Senin, 07 Mei 2012

PERPAJAKKAN

Tarif Pajak Bumi dan Ban­gunan (PBB) yang dikutip Pem­ko Medan terus menuai protes. Banyak kalangan meminta agar segera direvisi karena terlalu tinggi sampai 150 per­sen se­hingga merugikan iklim investasi.

Seorang pengusaha properti, Freddy berkomentar, kenai­kan PBB menurutnya boleh-boleh saja, tetapi harus bertahap. Mulai dari di bawah 50 persen, karena bila langsung 150 persen jelas akan menghambat pertumbuhan pemukiman. “Karena hal utama yang terpikirkan adalah membayar PBB yang nilainya relatif besar,” ungkapnya, Minggu (15/4).

Untuk itu ia berharap agar segera direvisi, karena bila dihitung bisa mencapai Rp450 ribu nilai PBB yang harus dibayarnya untuk satu ruko miliknya dengan ukuran tanah 12x25 meter dengan bangunan banguannya ukuran 4,30x16 meter yang ketinggiannya tiga lantai.

 “Sekitar Rp450 ribulah biaya PBB yang harus dibayar, padahal tahun lalu hanya Rp200 ribu,” tuturnya. Semen­tara itu, pengurus PSMTI Medan, Tan Ardi menganggap kenaikan PBB sampai 150 persen merupakan tindakan tidak profesional.

“BBM tidak jadi naik, eh malah PBB yang dinaikkan. Itu artinya sama saja,” tuturnya. Kemudian, Wakil Dewan Pertimbangan Real Estate Indonesia (REI), Raya Timbul Manurung membandingkan perbedaan antara nilai PBB yang harus dibayar masyarakat pada 2011 dimana saat itu masih dipungut Dirjen Pajak dengan tahun 2012 langsung oleh Pemerintah Kota (Pemkot), meski dasar hukumnya sama.

Dijabarkan Timbul rumusan nilai pungutan PBB pada 2011 rumusan nilai jual kena pajak (NJKP) 20 persen dikali PBB yang terhutang 0,5 persen atau 1 per mil. Sementara pada 2012 langsung dikalikan dengan pajak terhutang sebesar 2 per mil. “Jadi yang saya lihat di rumusan itu adalah hanya dasar hukumnya saja yang sama, tapi rumusnya berbeda dan bagi hasil juga. Jadi kenapa harus dinaikkan lagi, diharapkan untuk segera direvisi. Jangan memberatkan masyarakat,” ucapnya dengan tegas.

Timbul membayangkan, bagaimana rumitnya pengusaha untuk membayar PBB tersebut. Ada banyak mall, plaza, hotel dan gedung bertingkat lainnya yang memiliki luas lahan besar serta lantai lebih dari dua.

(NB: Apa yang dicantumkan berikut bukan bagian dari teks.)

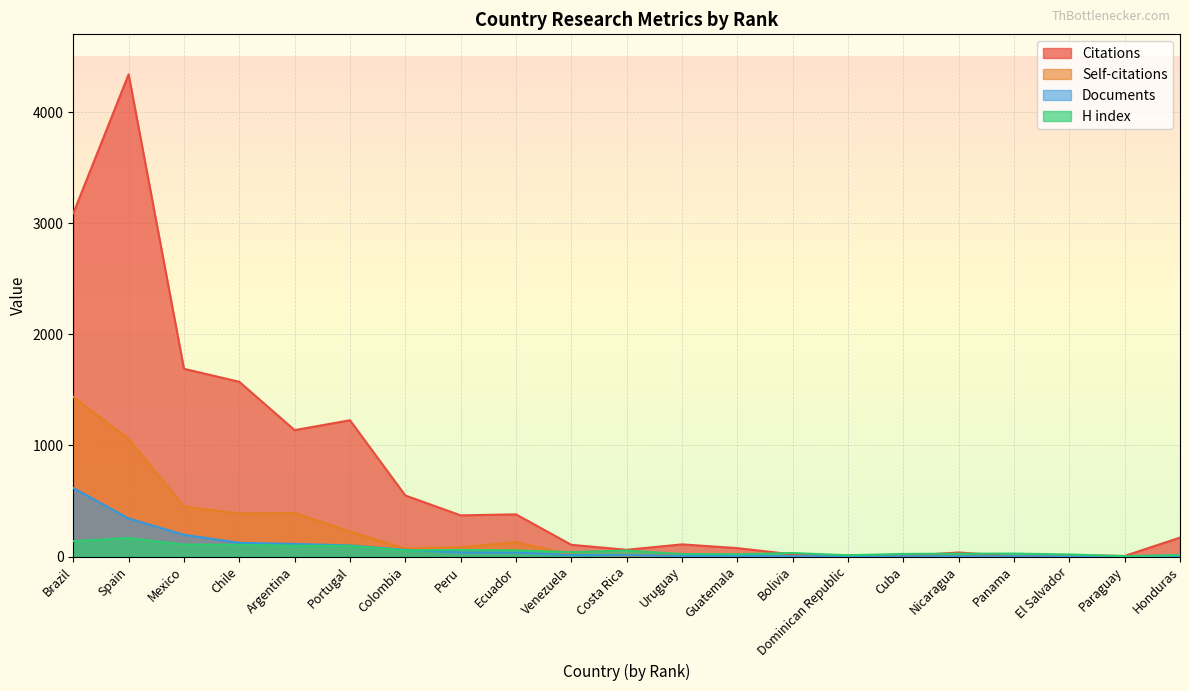

Reading left to right, list all the values displayed in this chart.

Citations: Brazil=3089	Spain=4340	Mexico=1690	Chile=1573	Argentina=1138	Portugal=1227	Colombia=550	Peru=371	Ecuador=380	Venezuela=106	Costa Rica=61	Uruguay=110	Guatemala=76	Bolivia=20	Dominican Republic=11	Cuba=5	Nicaragua=37	Panama=2	El Salvador=12	Paraguay=6	Honduras=171
Self-citations: Brazil=1437	Spain=1059	Mexico=450	Chile=387	Argentina=392	Portugal=226	Colombia=72	Peru=84	Ecuador=130	Venezuela=17	Costa Rica=10	Uruguay=17	Guatemala=12	Bolivia=0	Dominican Republic=2	Cuba=0	Nicaragua=0	Panama=0	El Salvador=3	Paraguay=0	Honduras=1
Documents: Brazil=617	Spain=343	Mexico=196	Chile=124	Argentina=114	Portugal=100	Colombia=60	Peru=37	Ecuador=36	Venezuela=14	Costa Rica=13	Uruguay=7	Guatemala=6	Bolivia=3	Dominican Republic=2	Cuba=2	Nicaragua=2	Panama=2	El Salvador=2	Paraguay=1	Honduras=1
H index: Brazil=139	Spain=167	Mexico=108	Chile=106	Argentina=98	Portugal=96	Colombia=56	Peru=60	Ecuador=56	Venezuela=40	Costa Rica=54	Uruguay=23	Guatemala=21	Bolivia=32	Dominican Republic=12	Cuba=24	Nicaragua=26	Panama=27	El Salvador=19	Paraguay=4	Honduras=14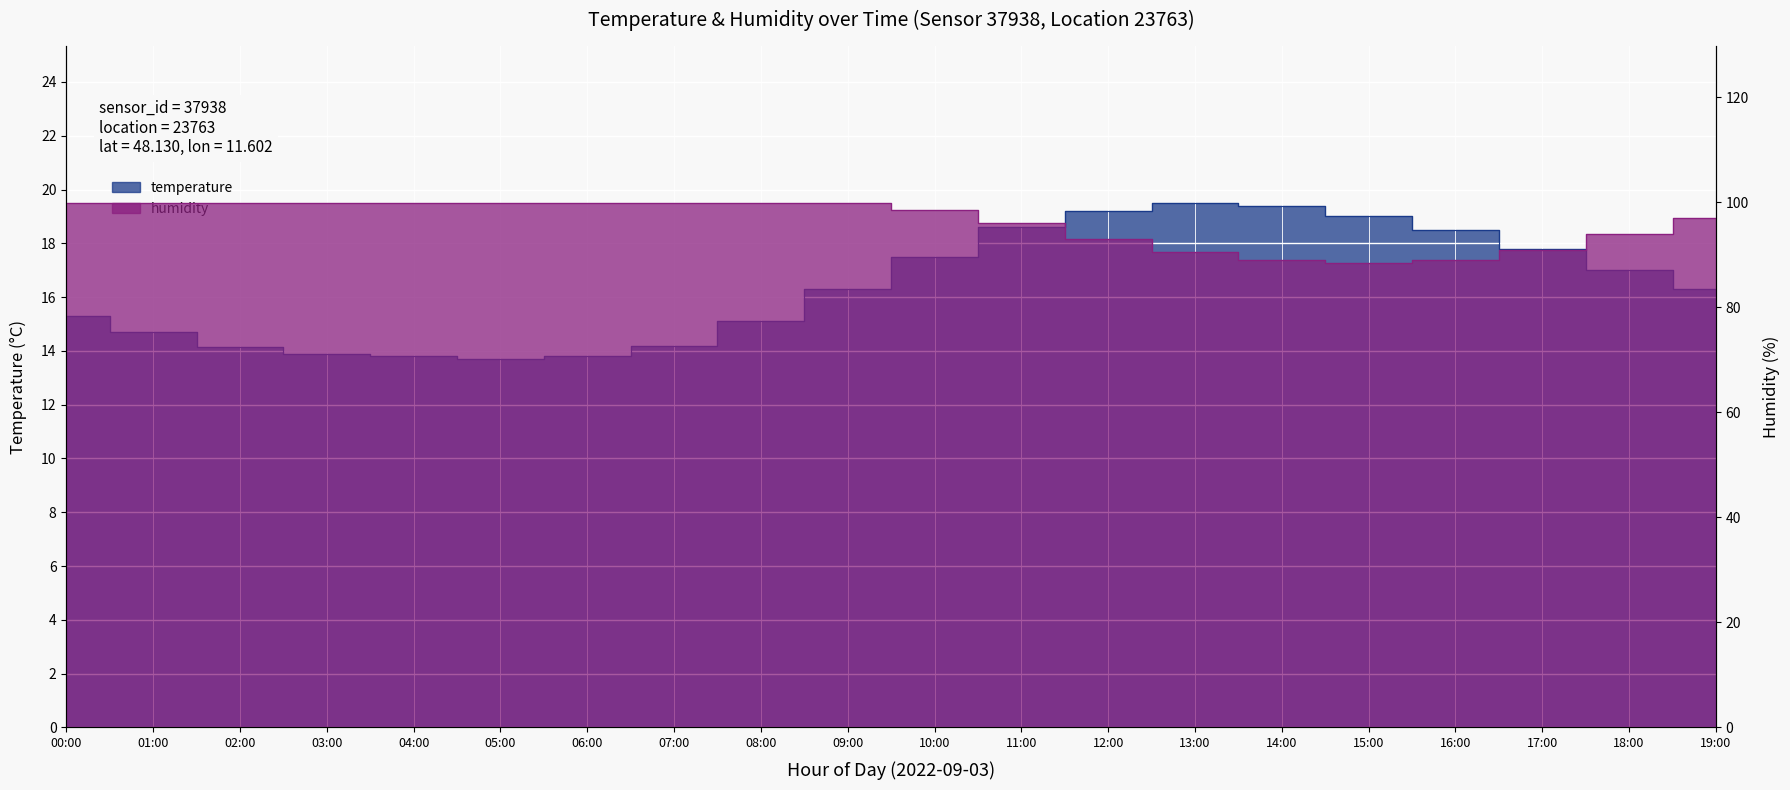

How many categories are shown in the chart?

20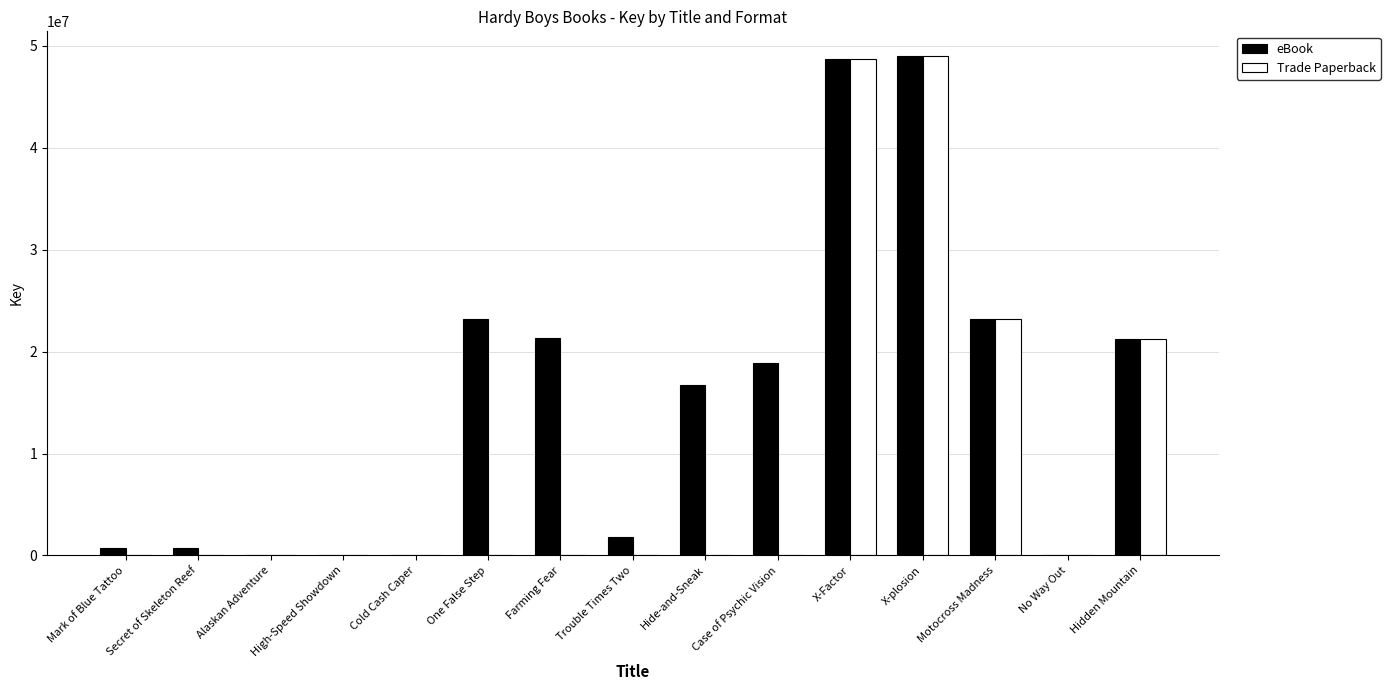

Between Mark of Blue Tattoo and Case of Psychic Vision, which series saw the biggest shift?

eBook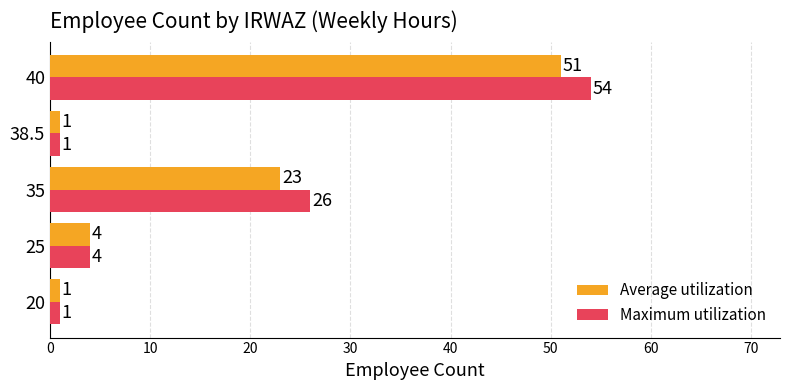

What is the maximum value shown in the chart?

54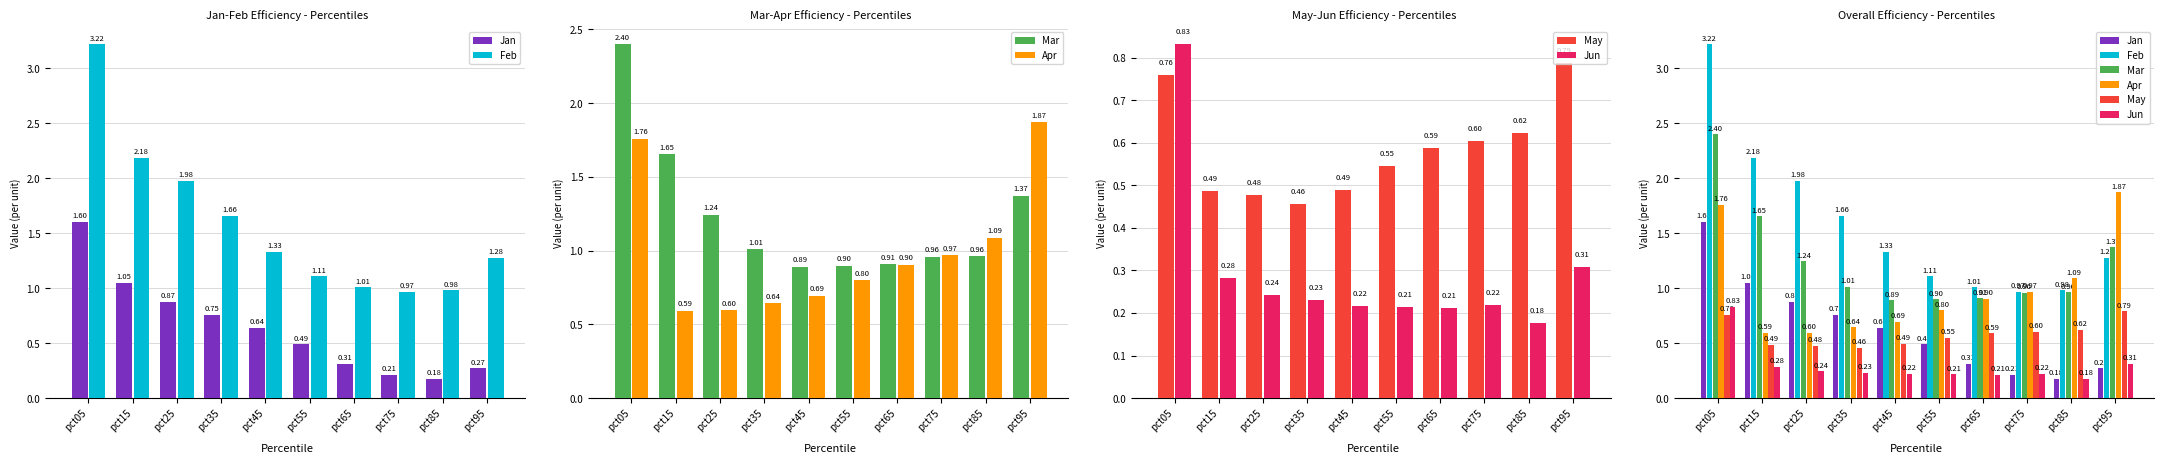

Reading right to left, extract all data points from this chart.

Jan: 0.3	0.2	0.2	0.3	0.5	0.6	0.8	0.9	1.0	1.6
Feb: 1.3	1.0	1.0	1.0	1.1	1.3	1.7	2.0	2.2	3.2
Mar: 1.4	1.0	1.0	0.9	0.9	0.9	1.0	1.2	1.7	2.4
Apr: 1.9	1.1	1.0	0.9	0.8	0.7	0.6	0.6	0.6	1.8
May: 0.8	0.6	0.6	0.6	0.5	0.5	0.5	0.5	0.5	0.8
Jun: 0.3	0.2	0.2	0.2	0.2	0.2	0.2	0.2	0.3	0.8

Begitu juga dengan BUMN, seperti PT Angkasa Pura, jalan tol, PT Pelindo serta perumahan dinas yang luasnya ratusan hektare.

“Artinya mereka harus bayar pajak dengan nilai bisa ratusan miliar. Itukan jelas memberatkan. Bahkan bisa menumbangkan mereka,” sebutnya.

Selain itu, Timbul mencium gelagat yang salah (somethig wrong)  dari naiknya PBB tersebut. Pasalnya bila dihitung dari jumlah banyaknya mall, plaza, hotel dan gedung bertingkat serta luasan hektare perusahaan BUMN, nilai yang bisa dicapai dari kutipan PBB saja bisa hingga sebesar Rp1,3 triliun hingga Rp1,5 triliun.

“Kalau kita hitung betul-betul, pencapaian nilai PBB jelas akan lebih dari angka target Rp300 miliar. Saya merasakan ada something wrong. Bila dia buat rumus 2-3 permil dan dilihat semua plaza, mall dan gedung bertingkat, tutup mata saja sudah bisa dihitung nilai yang dapat terkutip dari pajak saja bisa mencapai Rp1,3 triliun sampai Rp1,5 triliun pendapatannya,” katanya mengakhiri.